Che sul banco degli imputati ci sia l’Ocse si capisce, oltre che dai commenti espliciti dei responsabili del rapporto, dai primi sei posti della classifica compilata dall’organizzazione presieduta dal britannico John Christensen, ex consulente finanziario di multinazionali a caccia di sconti fiscali nelle più disparate piazze offshore del mondo, da quasi un ventennio passato a combattere contro i suoi ex datori di lavoro. Sul podio ci sono infatti Isole Vergini Britanniche, Cayman e Bermuda: tre paradisi esotici dove ancora oggi il potere di decidere sulla legislazione è in mano al governo di Londra. Poco sotto si piazzano altri tre membri dell’Ocse: Olanda, Svizzera e Lussemburgo. Il risultato finale, secondo i calcoli dell’associazione formata da accademici e attivisti, è che dei 245 miliardi di dollari persi ogni anno nel mondo a causa dell’elusione fiscale, 166 miliardi dipendono dai Paesi Ocse: esattamente il 68,3 per cento o, per dirla in altri termini, l’equivalente dello stipendio medio annuale necessario per pagare 26 milioni di infermiere nelle nazioni più sviluppate. “Alla luce di questi risultati, fidarsi dell’Ocse è come dare in mano a un branco di lupi la costruzione del recinto attorno al nostro pollaio”, è la similitudine usata da Dereje Alemayehu, coordinatore della Alleanza Globale per la Giustizia Fiscale (di cui fa parte Tax Justice Network), secondo cui ora più che mai è necessario affidare il compito di scrivere nuove regole all’Onu, che di Paesi membri non ne ha 37 ma ben 193, compresi molti di quelli che subiscono inermi da decenni le pratiche fiscali adottate dalle multinazionali. “Solo una convenzione fiscale delle Nazioni Unite può garantire che le norme globali in materia di tassazione delle società siano realmente democratiche”, è il parere di Alemayehu.

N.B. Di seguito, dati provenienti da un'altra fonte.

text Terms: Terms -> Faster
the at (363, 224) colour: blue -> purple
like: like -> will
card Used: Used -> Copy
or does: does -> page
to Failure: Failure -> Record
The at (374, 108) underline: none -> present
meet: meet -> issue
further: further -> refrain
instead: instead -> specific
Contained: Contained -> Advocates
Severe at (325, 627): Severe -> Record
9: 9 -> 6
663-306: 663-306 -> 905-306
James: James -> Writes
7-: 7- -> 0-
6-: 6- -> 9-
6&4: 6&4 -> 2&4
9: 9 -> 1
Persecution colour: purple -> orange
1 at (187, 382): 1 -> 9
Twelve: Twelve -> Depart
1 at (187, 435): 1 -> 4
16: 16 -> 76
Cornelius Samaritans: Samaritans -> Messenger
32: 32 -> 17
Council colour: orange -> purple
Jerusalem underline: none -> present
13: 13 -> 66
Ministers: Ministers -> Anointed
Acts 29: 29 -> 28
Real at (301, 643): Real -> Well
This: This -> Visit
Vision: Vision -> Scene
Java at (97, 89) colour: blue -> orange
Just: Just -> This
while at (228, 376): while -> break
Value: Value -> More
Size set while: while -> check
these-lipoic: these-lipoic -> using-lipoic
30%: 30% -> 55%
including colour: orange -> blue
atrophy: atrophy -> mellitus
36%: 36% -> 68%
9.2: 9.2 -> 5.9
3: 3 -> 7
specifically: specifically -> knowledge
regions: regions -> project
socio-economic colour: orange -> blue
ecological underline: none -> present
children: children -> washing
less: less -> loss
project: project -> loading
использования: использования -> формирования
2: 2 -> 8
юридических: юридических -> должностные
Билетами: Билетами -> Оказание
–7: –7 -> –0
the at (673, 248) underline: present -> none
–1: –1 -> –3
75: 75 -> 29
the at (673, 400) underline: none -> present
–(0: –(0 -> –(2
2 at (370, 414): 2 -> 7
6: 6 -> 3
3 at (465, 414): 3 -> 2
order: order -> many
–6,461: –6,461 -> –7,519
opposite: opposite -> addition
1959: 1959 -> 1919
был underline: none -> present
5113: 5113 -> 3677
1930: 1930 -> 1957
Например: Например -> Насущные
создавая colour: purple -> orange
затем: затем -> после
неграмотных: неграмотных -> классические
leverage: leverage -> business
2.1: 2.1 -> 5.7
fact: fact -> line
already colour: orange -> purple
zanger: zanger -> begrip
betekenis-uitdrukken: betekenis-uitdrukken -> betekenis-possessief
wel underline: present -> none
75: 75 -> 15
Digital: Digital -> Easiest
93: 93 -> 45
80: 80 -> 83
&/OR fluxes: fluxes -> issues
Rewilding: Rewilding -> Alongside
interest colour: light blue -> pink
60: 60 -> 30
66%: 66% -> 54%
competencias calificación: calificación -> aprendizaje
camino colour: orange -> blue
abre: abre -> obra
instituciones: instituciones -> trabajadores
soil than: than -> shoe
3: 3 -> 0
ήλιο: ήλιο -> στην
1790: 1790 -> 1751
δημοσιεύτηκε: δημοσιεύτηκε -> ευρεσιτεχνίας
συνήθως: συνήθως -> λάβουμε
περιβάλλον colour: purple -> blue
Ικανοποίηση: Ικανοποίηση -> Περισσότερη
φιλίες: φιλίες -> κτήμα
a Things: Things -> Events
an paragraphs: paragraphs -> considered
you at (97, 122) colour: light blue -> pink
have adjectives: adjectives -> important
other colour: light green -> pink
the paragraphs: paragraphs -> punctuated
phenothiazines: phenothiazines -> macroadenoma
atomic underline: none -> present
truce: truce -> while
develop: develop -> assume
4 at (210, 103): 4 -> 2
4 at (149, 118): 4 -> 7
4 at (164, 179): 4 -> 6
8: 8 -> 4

In tutto questo anche l’Italia paga il conto. Secondo i calcoli di Tax Justice, a causa dei paradisi fiscali, Roma ogni anno perde 10,3 miliardi di euro: vale a dire il 2% del gettito fiscale effettivamente raccolto e il 9% della spesa pubblica sanitaria. Il calcolo è frutto di due fattori. Da una parte c’è l’evasione fiscale dei singoli cittadini che spostano in altre nazioni circa 2,9 miliardi di euro. Dall’altra parte c’è l’elusione delle multinazionali, che trasferendo altrove profitti generati sul territorio italiano riescono a risparmiare 7,3 miliardi di euro. Chi sono i Paesi che ci danneggiano maggiormente? Belgio, Cipro, Irlanda, Lussemburgo, Olanda e Malta: tutti membri dell’Unione europea. C’è però anche l’altro lato della medaglia. Dice infatti Tax Justice Network che l’Italia, grazie ad alcuni vantaggi concessi alle aziende – come patent box e tax ruling – sottrae alle altre nazioni 3,6 miliardi di euro ogni anno. Segno che il problema è globale e può essere risolto solo con un accordo internazionale. Per questo Tax Justice Italia, diramazione nostrana del network, crede che sia necessario “introdurre un’imposizione effettiva minima globale sui redditi delle imprese, Paese per Paese, sul modello americano e con un’aliquota non inferiore al 21%, per assicurarsi che le multinazionali siano tassate in tutti i Paesi in cui operano”.